____ Data for this task

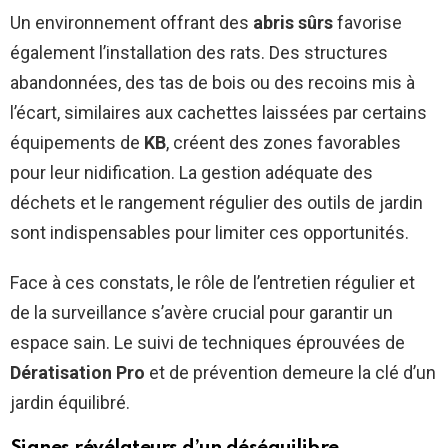
Un environnement offrant des
abris sûrs
favorise
également l’installation des rats. Des structures
abandonnées, des tas de bois ou des recoins mis à
l’écart, similaires aux cachettes laissées par certains
équipements de
KB
, créent des zones favorables
pour leur nidification. La gestion adéquate des
déchets et le rangement régulier des outils de jardin
sont indispensables pour limiter ces opportunités.
Face à ces constats, le rôle de l’entretien régulier et
de la surveillance s’avère crucial pour garantir un
espace sain. Le suivi de techniques éprouvées de
Dératisation Pro
et de prévention demeure la clé d’un
jardin équilibré.
Signes révélateurs d’un déséquilibre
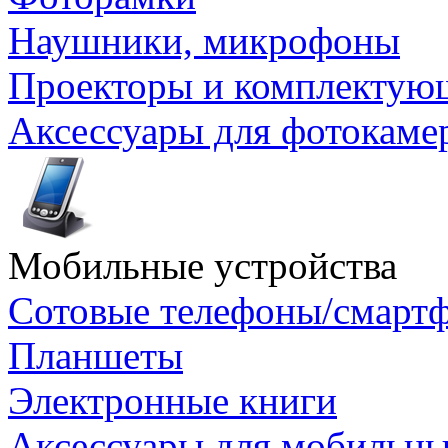
Наушники, микрофоны
Проекторы и комплектую
Аксессуары для фотокаме
Мобильные устройства
Сотовые телефоны/смарт
Планшеты
Электронные книги
Аксессуары для мобильны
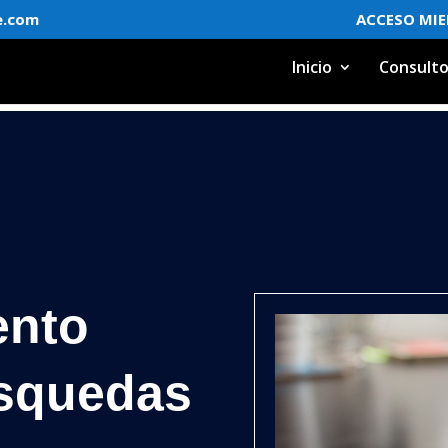
e.com
ACCESO MI
Inicio
Consulto
ento
squedas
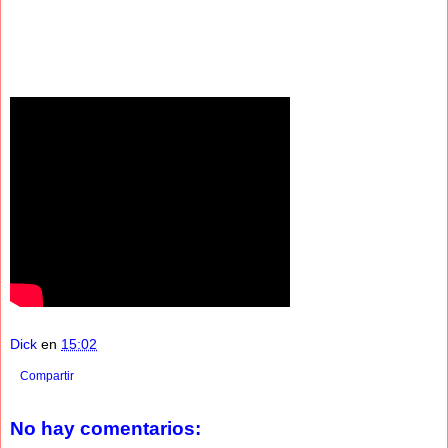
Dick
en
15:02
Compartir
No hay comentarios:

________

_Problem description_
The first line of the entries, the line containing "Аксессуары для фотокаме", and every line between them are to be output exactly; pictures are not.

_Written answer_
Un environnement offrant des
abris sûrs
favorise
également l’installation des rats. Des structures
abandonnées, des tas de bois ou des recoins mis à
l’écart, similaires aux cachettes laissées par certains
équipements de
KB
, créent des zones favorables
pour leur nidification. La gestion adéquate des
déchets et le rangement régulier des outils de jardin
sont indispensables pour limiter ces opportunités.
Face à ces constats, le rôle de l’entretien régulier et
de la surveillance s’avère crucial pour garantir un
espace sain. Le suivi de techniques éprouvées de
Dératisation Pro
et de prévention demeure la clé d’un
jardin équilibré.
Signes révélateurs d’un déséquilibre
Наушники, микрофоны
Проекторы и комплектую
Аксессуары для фотокаме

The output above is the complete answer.